Antigravity CLI can be installed on MacOS, Linux, and Windows (see install doc). Once installed, the “agy” command launches the CLI and allows you to interact with your projects.

🦊 Antigravity CLI & GitLab

In Antigravity, there are two approaches to interact with GitLab:

The MCP solution is clearly more elegant due to its newly arrival in the AI ecosystem, but I chose to use the CLI. This is mainly because I’ve been using glab for several years (even before GitLab brought this project in their perimeter). I’m comfortable with the commands for my use case. Additionally, the MCP is quite new, GitLab is working on it, the stability of the CLI was another factor. A major point is token cost: using the CLI directly allows me to reduce the token consommation.

Antigravity knows the glab CLI; I amused myself by asking it:

glab installation

and confirmed the CLI was present on my machine:

Confirmation de la présence de la CLI glab

To guide Antigravity to use glab and avoid querying the MCP or other tools, I created a skill to list the glab commands I would need.

Skill for glab CLI

From there, I can start querying via Antigravity CLI to retrieve information about my issues for the week’s milestone or the current day’s issues.

Tickets of the milestone Daily items

I can also ask it to create an issue for me with minimal information.
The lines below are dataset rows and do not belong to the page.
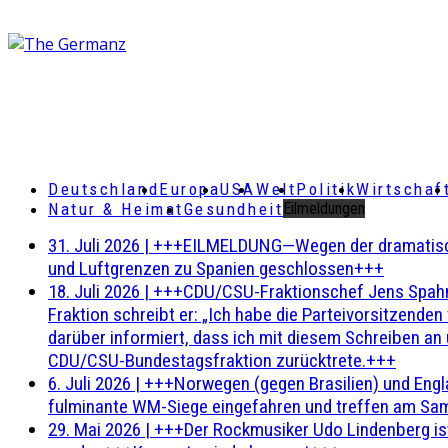
Deutschland
Europa
USA
Welt
Politik
Wirtschaf
Natur & Heimat
Gesundheit
Eilmeldungen
31. Juli 2026
|
+++EILMELDUNG—Wegen der dramatischen 
und Luftgrenzen zu Spanien geschlossen+++
18. Juli 2026
|
+++CDU/CSU-Fraktionschef Jens Spahn ha
Fraktion schreibt er: „Ich habe die Parteivorsitzend
darüber informiert, dass ich mit diesem Schreiben an
CDU/CSU-Bundestagsfraktion zurücktrete.+++
6. Juli 2026
|
+++Norwegen (gegen Brasilien) und Engl
fulminante WM-Siege eingefahren und treffen am Sam
29. Mai 2026
|
+++Der Rockmusiker Udo Lindenberg ist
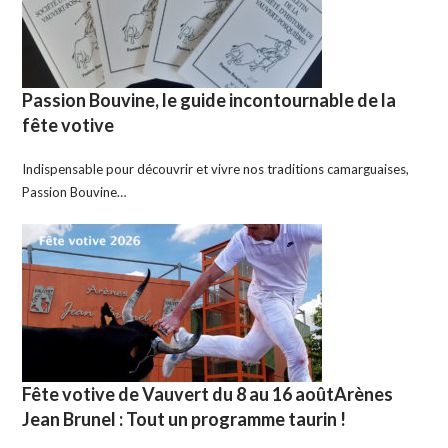
Passion Bouvine, le guide incontournable de la
fête votive
Indispensable pour découvrir et vivre nos traditions camarguaises,
Passion Bouvine…
Fête votive de Vauvert du 8 au 16 aoûtArènes
Jean Brunel : Tout un programme taurin !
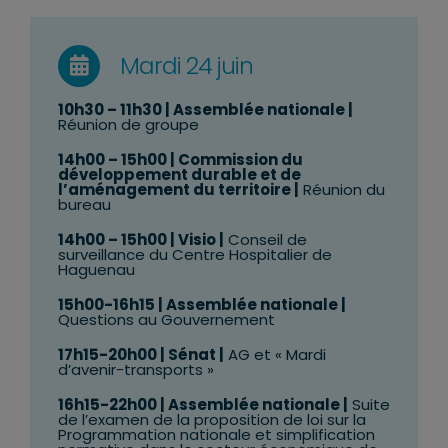
Mardi 24 juin
10h30 – 11h30 | Assemblée nationale |
Réunion de groupe
14h00 – 15h00 | Commission du
développement durable et de
l’aménagement du territoire |
Réunion du
bureau
14h00 – 15h00 | Visio |
Conseil de
surveillance du Centre Hospitalier de
Haguenau
15h00-16h15 | Assemblée nationale |
Questions au Gouvernement
17h15-20h00 | Sénat |
AG et « Mardi
d’avenir-transports »
16h15-22h00 | Assemblée nationale |
Suite
de l’examen de la proposition de loi sur la
Programmation nationale et simplification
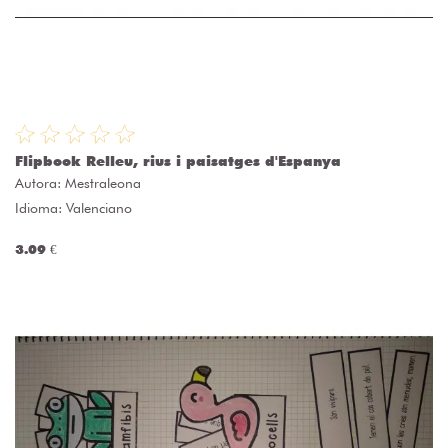
Flipbook Relleu, rius i paisatges d'Espanya
Autora:
Mestraleona
Idioma: Valenciano
3.09 €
I detailed several issue types to Antigravity assign directly label depending of the issue:

Creating an issue

In this example, the issue was indeed created (that’s a good first step 😅) with:

  • two labels
  • a title prefixed by the emoji I specified in the skill
  • the current milestone

➡️ Antigravity allows you to quickly create issues with attributes set according to my expectations (labels, milestone).

When I’m not at my computer and I think of a task to do, whether it comes to mind or from receiving an email (yes, I’m a fan of “zero inbox” 😁), I send or forward the email to the “Service Desk” of my project provided by GitLab. An issue will be automatically created, but assigning it to a milestone and setting labels are unfortunately not possible.

With Antigravity, I can ask it to “move all tickets without a milestone to the current milestone”. This request works very well and is useful for processing a batch of tickets. It’s generally what I do on Monday mornings when I’ve used the Service Desk to create tickets for myself.

Moving items

Doing this for one ticket in GitLab is not a very long task. When there are 5 or 6, it starts taking a bit more time and, above all, becomes boring. This is where Antigravity’s “schedule” action comes to help me. This command allows you to define an instruction that you want to be executed later or repeatedly.

Schedule command in Antigravity Scheduled planning

With this request, I’ll find all my tickets created over the weekend in my current milestone every Monday morning at 9 a.m.

➡️ This scheduling is a first example of action that can be delegated to Antigravity. For me, in this example, it certainly reduces me to a single action. But opportunities are present such as reviewing tickets to harmonize labels.

Conclusion

Bringing Antigravity into my daily organization brings me considerable comfort and time savings, whether in the creation or management of my daily issues without leaving my terminal.

I also detailed in a skill how to create my milestones so I only have to ask Antigravity to “create the next 10 milestones”. When Friday evening comes and I have several tickets left that I would normally have edited to change the milestone or the day’s label, I just have to ask Antigravity. The time savings are real.

Managing my activities has made me think for several years. Doing it in GitLab is the best solution for me. With Antigravity as an assistant, organizing my activity and my time simply saves me… time 😁.